Team Seeks Low-Carbon Supply Chain

28 April 2016

Costain has secured a strategic contract win to help East Sussex County Council maintain its highways network over the next seven years.

The contract, won in joint venture with CH2M, will formally start on 1 May. It will bring together several aspects of highways maintenance, such as roads, pavements, drainage, street lights, traffic lights and structures that are currently run by outside contractors and the county council.

Significantly for Costain, this is the first highways maintenance contract to be won from a county council, covering a much broader spectrum of activities than normal. In East Sussex at present, Kier runs highways maintenance, Colas the street lighting contract and Siemens the traffic signals.

Integrating these activities will see more than 200 staff transferring across to the Costain-CH2M organisation.

Around 20 East Sussex staff will manage the contract and the council will retain control of areas such as policy setting, long-term strategy and service development. The jv will design and build the physical works required in an annual plan.

On more reactive maintenance, 12 stewards from the council, together with inspectors from the jv, will be out and about, looking for defects such as potholes.

However, a significant aspect of the jv’s activities will be to gain maximum involvement from the local community. “We’re going to be really interactive with the general public,” said David Bailey, Costain’s Local Authorities Director.

A local call centre handles some 100,000 calls annually, with the service handling around 30,000 defects a year. By creating a new website through which residents can report road or street lighting problems and receive status updates, the jv is seeking to drive down this number.
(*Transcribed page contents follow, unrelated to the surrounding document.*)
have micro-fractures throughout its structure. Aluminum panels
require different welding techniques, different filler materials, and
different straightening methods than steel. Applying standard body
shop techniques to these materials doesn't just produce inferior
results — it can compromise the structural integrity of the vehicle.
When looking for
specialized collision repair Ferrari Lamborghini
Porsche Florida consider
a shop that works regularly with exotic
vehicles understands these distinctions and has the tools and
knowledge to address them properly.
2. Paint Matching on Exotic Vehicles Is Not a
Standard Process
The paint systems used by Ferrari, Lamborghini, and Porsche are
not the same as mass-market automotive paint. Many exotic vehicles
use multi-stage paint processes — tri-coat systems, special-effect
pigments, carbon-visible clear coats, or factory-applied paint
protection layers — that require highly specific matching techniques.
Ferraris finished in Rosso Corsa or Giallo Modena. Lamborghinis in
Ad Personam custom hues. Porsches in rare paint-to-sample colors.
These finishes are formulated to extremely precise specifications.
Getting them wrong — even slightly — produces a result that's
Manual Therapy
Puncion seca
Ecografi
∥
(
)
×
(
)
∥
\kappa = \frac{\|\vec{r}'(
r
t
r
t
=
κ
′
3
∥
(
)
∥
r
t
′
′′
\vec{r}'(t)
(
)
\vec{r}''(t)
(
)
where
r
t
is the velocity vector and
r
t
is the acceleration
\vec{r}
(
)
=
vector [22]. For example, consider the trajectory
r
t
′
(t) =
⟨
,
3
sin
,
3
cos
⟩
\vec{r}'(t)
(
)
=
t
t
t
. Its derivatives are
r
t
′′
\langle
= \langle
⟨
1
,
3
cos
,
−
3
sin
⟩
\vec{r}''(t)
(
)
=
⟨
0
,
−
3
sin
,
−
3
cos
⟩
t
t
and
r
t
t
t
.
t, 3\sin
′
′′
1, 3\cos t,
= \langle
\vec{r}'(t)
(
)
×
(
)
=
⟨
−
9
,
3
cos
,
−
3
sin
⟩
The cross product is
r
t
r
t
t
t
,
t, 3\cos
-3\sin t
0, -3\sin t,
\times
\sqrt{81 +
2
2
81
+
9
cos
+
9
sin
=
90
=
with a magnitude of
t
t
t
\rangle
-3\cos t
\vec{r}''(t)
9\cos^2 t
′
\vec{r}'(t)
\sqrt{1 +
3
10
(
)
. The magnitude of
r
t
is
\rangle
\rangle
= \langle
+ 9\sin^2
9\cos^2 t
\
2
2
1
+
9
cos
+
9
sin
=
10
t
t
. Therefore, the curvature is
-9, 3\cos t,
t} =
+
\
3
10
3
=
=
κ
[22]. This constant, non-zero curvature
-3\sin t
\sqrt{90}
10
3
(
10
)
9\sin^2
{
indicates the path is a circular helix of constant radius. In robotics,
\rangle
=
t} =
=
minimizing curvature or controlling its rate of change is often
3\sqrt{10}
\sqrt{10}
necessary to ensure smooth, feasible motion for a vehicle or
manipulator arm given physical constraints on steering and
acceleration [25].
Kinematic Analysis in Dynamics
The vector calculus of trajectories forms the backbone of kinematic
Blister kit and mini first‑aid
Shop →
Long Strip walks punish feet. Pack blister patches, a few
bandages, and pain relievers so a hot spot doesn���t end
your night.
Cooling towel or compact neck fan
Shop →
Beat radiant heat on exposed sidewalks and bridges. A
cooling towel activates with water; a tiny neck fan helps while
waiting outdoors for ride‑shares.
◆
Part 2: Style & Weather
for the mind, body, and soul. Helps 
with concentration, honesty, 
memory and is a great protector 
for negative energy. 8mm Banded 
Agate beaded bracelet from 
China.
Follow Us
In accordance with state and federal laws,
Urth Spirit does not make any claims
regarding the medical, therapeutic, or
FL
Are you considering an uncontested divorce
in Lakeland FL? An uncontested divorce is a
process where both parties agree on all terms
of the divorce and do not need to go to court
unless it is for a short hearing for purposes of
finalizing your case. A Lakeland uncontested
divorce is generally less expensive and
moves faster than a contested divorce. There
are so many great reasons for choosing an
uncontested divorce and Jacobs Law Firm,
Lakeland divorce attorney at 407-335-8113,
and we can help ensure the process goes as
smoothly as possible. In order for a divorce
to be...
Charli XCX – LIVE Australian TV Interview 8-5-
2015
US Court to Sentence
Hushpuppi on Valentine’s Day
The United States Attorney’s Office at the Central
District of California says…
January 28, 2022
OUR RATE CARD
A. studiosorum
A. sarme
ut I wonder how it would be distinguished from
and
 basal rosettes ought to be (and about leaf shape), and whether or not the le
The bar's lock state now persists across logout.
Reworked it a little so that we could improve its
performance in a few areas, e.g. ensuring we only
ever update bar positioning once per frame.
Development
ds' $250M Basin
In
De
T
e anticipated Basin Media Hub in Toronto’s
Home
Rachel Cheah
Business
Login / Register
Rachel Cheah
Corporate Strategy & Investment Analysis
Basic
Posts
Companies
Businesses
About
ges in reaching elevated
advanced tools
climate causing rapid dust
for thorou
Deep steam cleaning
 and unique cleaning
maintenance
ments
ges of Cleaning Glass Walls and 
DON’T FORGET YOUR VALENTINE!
To make it easier for the call centre personnel – dubbed STARS, or ‘Service To All Residents’ – an automated customer relationship management system called Sales Force will be making its first appearance in this area of work. Staff coming on duty will find calls ranked in levels of priority and an important part of the system will be to put more information at the STARS’ fingertips, so they can answer more residents’ enquiries.

The website will also open a line of communication with local councillors – “Critical people to build relationships with,” commented David – with a section to which they have private access and where they can get detailed information on problems in their individual wards.

The contract is worth £300 million over seven years and could lead to more opportunities of this type: “We’re very much going for big, integrated contracts,” said David, “but we’re being very selective over jobs we’re bidding for.”